_EXERCISE BRIEF_.
Please reproduce the passage of the landlord forum thread starting at "I'm properly over" and ending at "it fixed yourself?".

_SOURCE_.
** Begin **

Motherwell91 · 03/10/2017 21:51

Moved into property this Saturday and I've already rang landlord as light were flickering. Now the sink has a leak... We've tried mending ourselves but clearly needs new piping. I'm worried that he'll think I'm complaining to much ..and will not think were good tenants.

I'm properly over thinking it. I've never lived in such a nice property and am really worried somthing is going to go wrong and they won't want us to stay.
wow now that I've wrote it down it really does spud patheticConfused

our previous landlord would never fix anything so never asked him. Should I not mention it straight or way or best to say.

Would love to here from actual landlords aswell

OP posts:
nightshade · 03/10/2017 22:02

Can you afford to pay to get it fixed yourself?
If you can then why not ring to ask whether he wants you to organise it or whether he has a regular plumber he usesaid for his insurance purposes..

Just tell him you don't want to be a nuisance but that you just wanted to check ...and tell him you are otherwise delighted with the property..

JoJoSM2 · 03/10/2017 22:37

OMG... Think of yourself as your landlord's client. You're paying them money and they need to provide you with service that is good enough.

I think it's better to contact them ASAP. For example, if you leave a leaky tap, the water penetration could cause damage.

As a landlady of nice properties, I like to nip things in the bud. Occasionally, I have been annoyed with tenants but I'd rather they call one time too many then leave things to rot.

scaryteacher · 03/10/2017 22:41

You could try tightening the lightbulb to see if the flickering stops, or the bulb could be on the way out. Presumably you can cope with changing a bulb?
Why does the sink need new piping? Does a valve need tightening? Have you identified where exactly the leak is coming from?

** End **

(Records excerpted from a collection)

** Begin **

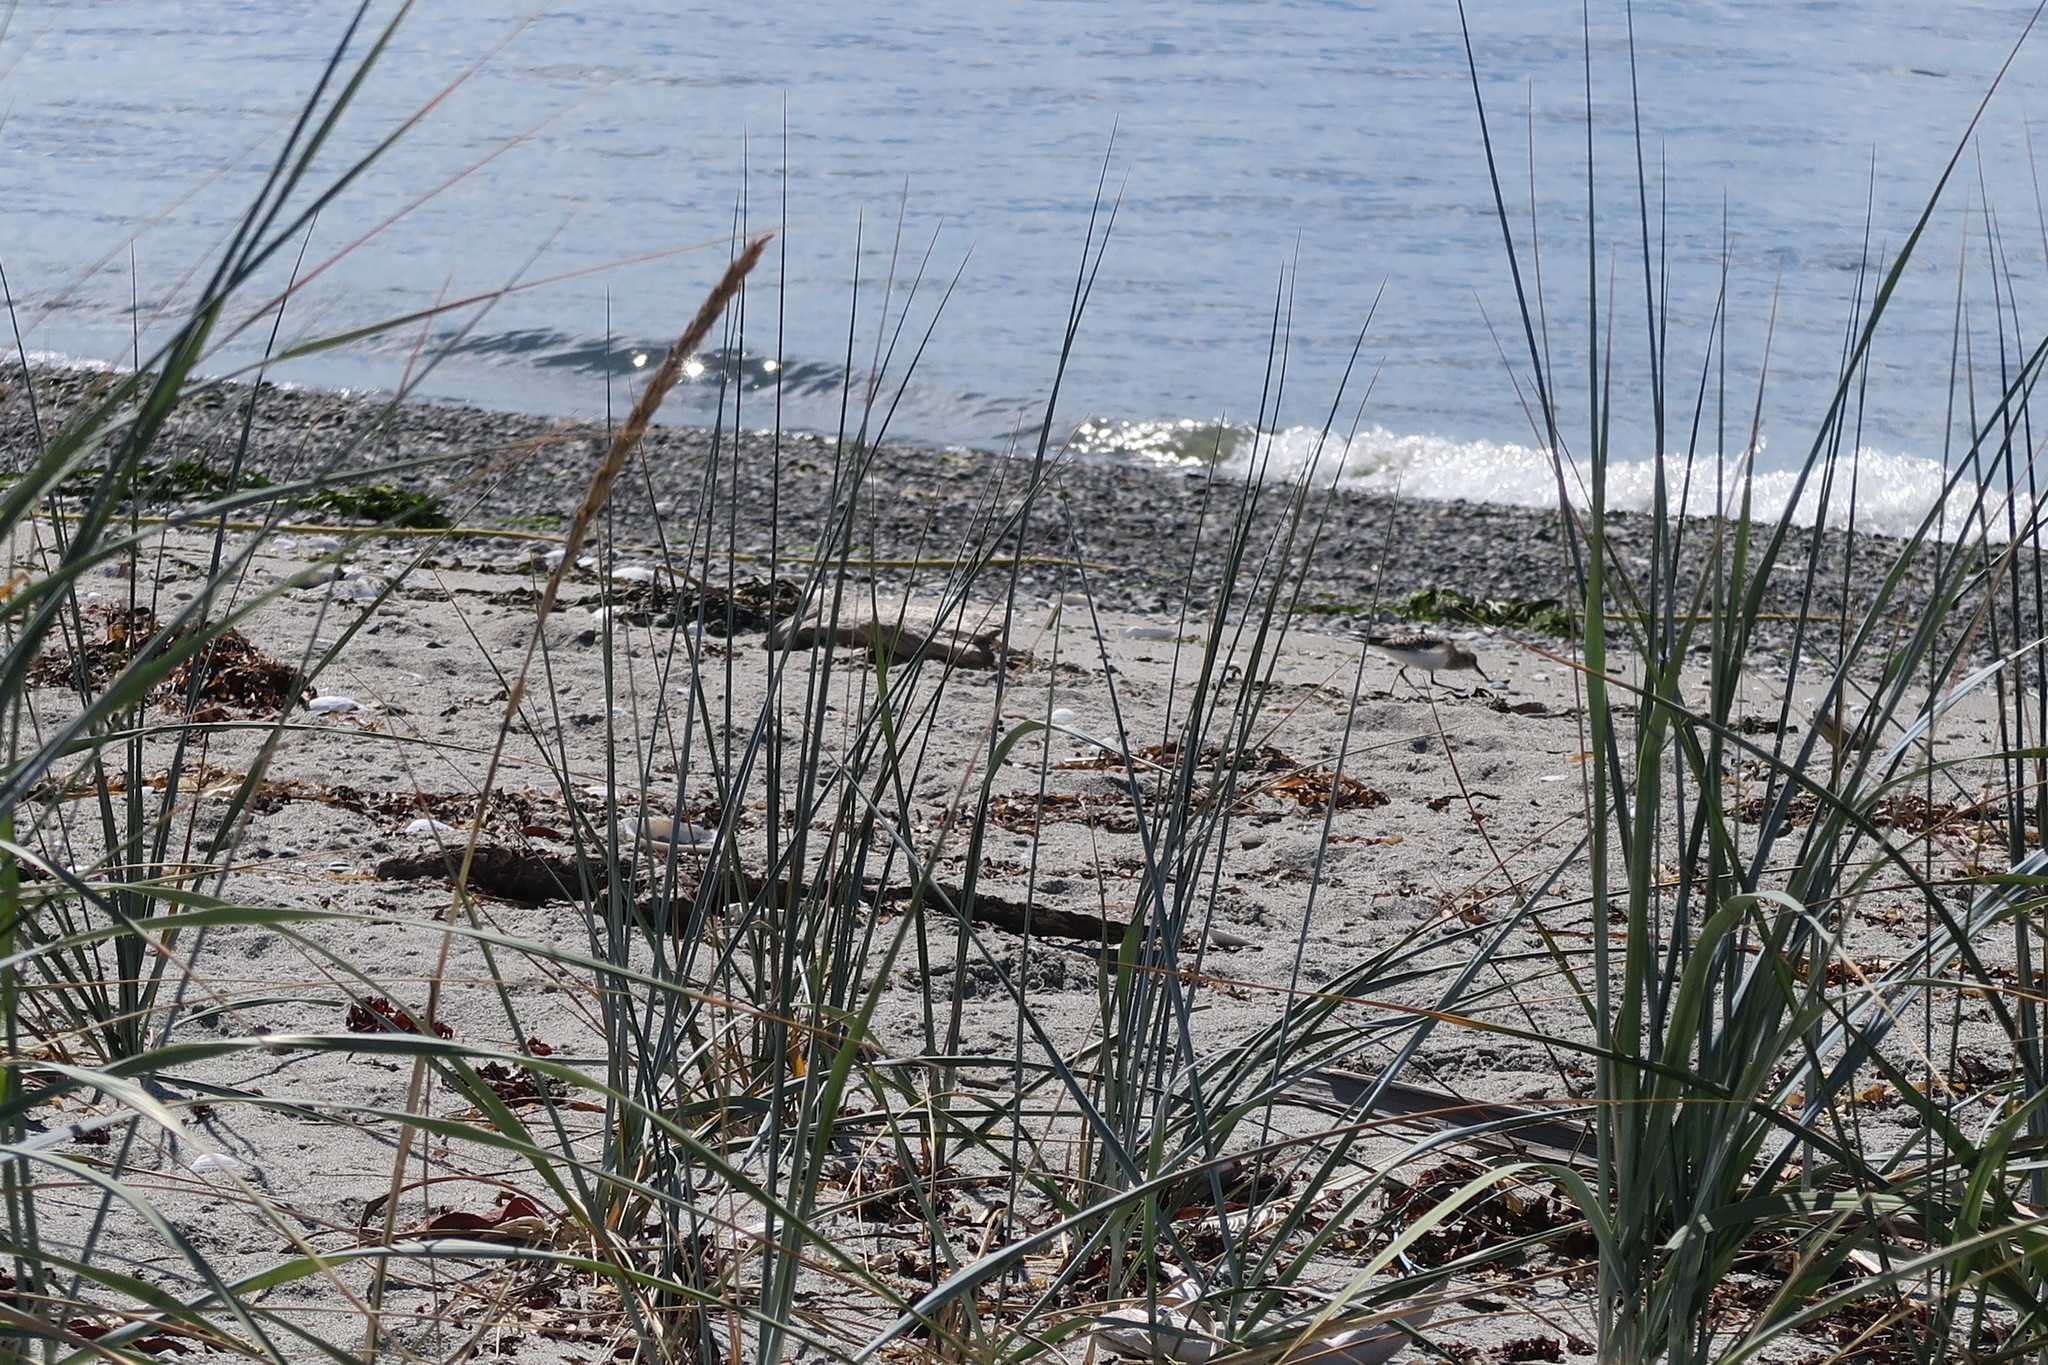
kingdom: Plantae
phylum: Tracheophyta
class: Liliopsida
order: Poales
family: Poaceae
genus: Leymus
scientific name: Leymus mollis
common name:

** End **

_FULL SOLUTION_.
I'm properly over thinking it. I've never lived in such a nice property and am really worried somthing is going to go wrong and they won't want us to stay.
wow now that I've wrote it down it really does spud patheticConfused

our previous landlord would never fix anything so never asked him. Should I not mention it straight or way or best to say.

Would love to here from actual landlords aswell

OP posts:
nightshade · 03/10/2017 22:02

Can you afford to pay to get it fixed yourself?